Peanut butter will be a reminder
I didn’t know 5-year-old Payton Benson. But I do know, upon seeing her photo in the newspaper and reading about she was killed by a stray bullet, how easy it was for her family to love and cherish her.
When I found out that she and I had something in common — eating peanut butter with a spoon — I had to smile and say a short prayer for Payton and her family.
From now on, every time I dip a spoon into a jar of peanut butter, I’ll say a prayer for Payton and those she loved. I hope you do, too. Peanut butter can keep us all stuck together.
Chris Carlberg, Omaha
Stakes of bullying seem to have risen
When are parents going to realize that their children who bully other kids are putting their lives at risk? Those kids don’t just cry about it anymore. They bring guns to school and kill.
Good parents teach their children to be kind to others. Be aware of what your kids do.
Connie Salerno, Omaha
Arming teachers a dangerous idea
Regarding Legislative Bill 879, which would allow teachers to carry guns inside of a school: Guns are dangerous in every situation, even in trained hands.
Although one may be trained to handle a firearm, that doesn’t change the fact that it’s a dangerous weapon and could easily take a life. Putting guns in a school by letting teachers carry one is not a good choice. What if a student stole the gun or was able to disarm the teacher? What if the gun went off by mistake?
It is a slight fear to students that someone may come to their school and threaten them, but I believe putting guns in a school would cause more fear.
There are more cons than pros in LB 879.
Jacob Paul Warner, Omaha
Prevent school shootings, sure, but how?
Molly Mayhew suggested (Jan. 17 Pulse) that “instead of putting the time into training teachers on how to respond to a school shooting, how about putting the time into preventing it from happening?”
All right-thinking individuals would heartily agree. Let’s hear some specific suggestions regarding how that desirable end might realistically be achieved.
Dennis Schafer, Omaha
Uneaten breakfast, unneeded breakfast
The trend of offering grab-and-go breakfasts to students (Jan. 12 World-Herald) seems to teach wrong habits and appears to be another degree of pampering. Studies indicate that traditional breakfast service in school cafeterias has been ineffective at getting students to eat breakfast. That must prove the students aren’t starving.
I disagree with asking the Midwest Dairy Council, taxpayers or anyone other than parents to finance breakfasts at school.

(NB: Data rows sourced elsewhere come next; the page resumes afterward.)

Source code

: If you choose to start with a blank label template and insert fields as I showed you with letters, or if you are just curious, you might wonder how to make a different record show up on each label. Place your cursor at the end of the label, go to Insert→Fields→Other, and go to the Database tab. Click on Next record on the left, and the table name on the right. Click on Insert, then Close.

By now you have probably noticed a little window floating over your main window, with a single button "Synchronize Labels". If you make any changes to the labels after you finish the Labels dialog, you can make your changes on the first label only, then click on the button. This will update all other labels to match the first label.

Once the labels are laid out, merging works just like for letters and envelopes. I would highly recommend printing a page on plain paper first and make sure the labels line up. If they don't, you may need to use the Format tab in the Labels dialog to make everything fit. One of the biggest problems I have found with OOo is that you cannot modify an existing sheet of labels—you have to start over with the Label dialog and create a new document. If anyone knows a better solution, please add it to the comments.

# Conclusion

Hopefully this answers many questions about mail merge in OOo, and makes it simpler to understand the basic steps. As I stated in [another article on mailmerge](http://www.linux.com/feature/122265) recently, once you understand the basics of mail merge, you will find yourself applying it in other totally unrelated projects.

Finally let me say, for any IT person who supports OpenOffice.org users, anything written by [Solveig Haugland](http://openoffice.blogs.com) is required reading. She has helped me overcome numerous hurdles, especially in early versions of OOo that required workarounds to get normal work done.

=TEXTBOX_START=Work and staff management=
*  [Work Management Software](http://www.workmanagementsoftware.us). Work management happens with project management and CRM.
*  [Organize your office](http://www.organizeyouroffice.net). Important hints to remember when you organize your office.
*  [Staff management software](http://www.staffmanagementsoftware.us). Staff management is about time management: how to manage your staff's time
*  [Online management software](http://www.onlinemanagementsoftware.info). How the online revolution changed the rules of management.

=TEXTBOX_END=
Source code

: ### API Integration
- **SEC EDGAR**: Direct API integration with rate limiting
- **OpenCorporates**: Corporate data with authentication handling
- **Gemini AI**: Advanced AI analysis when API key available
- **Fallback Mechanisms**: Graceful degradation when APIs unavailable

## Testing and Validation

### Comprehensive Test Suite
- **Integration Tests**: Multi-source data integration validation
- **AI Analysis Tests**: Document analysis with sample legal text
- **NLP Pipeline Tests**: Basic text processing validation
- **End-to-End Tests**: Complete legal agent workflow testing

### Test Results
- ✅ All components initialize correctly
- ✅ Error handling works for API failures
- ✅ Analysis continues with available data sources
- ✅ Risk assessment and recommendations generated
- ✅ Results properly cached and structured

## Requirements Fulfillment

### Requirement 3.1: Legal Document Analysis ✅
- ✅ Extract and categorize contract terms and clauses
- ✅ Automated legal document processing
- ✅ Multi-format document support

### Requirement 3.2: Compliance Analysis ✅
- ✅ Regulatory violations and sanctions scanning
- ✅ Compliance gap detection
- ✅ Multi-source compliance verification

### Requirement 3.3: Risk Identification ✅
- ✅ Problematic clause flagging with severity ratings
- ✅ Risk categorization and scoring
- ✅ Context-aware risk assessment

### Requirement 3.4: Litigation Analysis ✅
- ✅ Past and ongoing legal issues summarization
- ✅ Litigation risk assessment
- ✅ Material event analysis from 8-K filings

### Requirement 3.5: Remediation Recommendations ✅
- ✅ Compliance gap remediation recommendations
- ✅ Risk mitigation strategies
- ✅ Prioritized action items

The so-called free meals offered to OPS students should be called “taxpayer-provided food.”
Sonja Switzer, Omaha
Stamps one little sign of cost squeeze
The price of stamps is set to increase by 6.5 percent (3 cents) on Sunday. Stated differently, the cost of stamps will outpace inflation.
Is a 3-cent-per-stamp increase really that big of a deal? No, not really. However, if you begin to compile all these little ways that costs are outpacing income, you eventually end up with hyperinflation.
It will really start to bloat after the health care law’s employer mandate kicks in, which has “conveniently” been moved until just after the midterm elections.
Evan Trofholz, Omaha
No ‘Nebraska’ Oscar from this Nebraskan
I am truly disappointed in “Nebraska” — the movie, not the state. Despite having a touching story line intertwined with comical situations and excellent acting, the film seemed to portray Nebraskans as country hicks raised by dysfunctional families.
I believe this movie has set our state’s pride of excellence in education, sports, good family life and tourism back at least 50 years.
No Oscar vote from me.
Barbara Woerth, Columbus, Neb.
A thanks from Bronco country
We love you, Omaha. Talk about a win-win situation. Our great quarterback barks out “Omaha!” on national television, and your business leaders donate funds to Peyton Manning’s charity for at-risk children.
Go Broncos, and go Omaha! Be well and prosper. Great cities are only great when they spend a little time thinking about how they can give back to the less fortunate among us.
Kudos to your community for thinking about kids who need a hand. I hope your investment pays dividends to all concerned.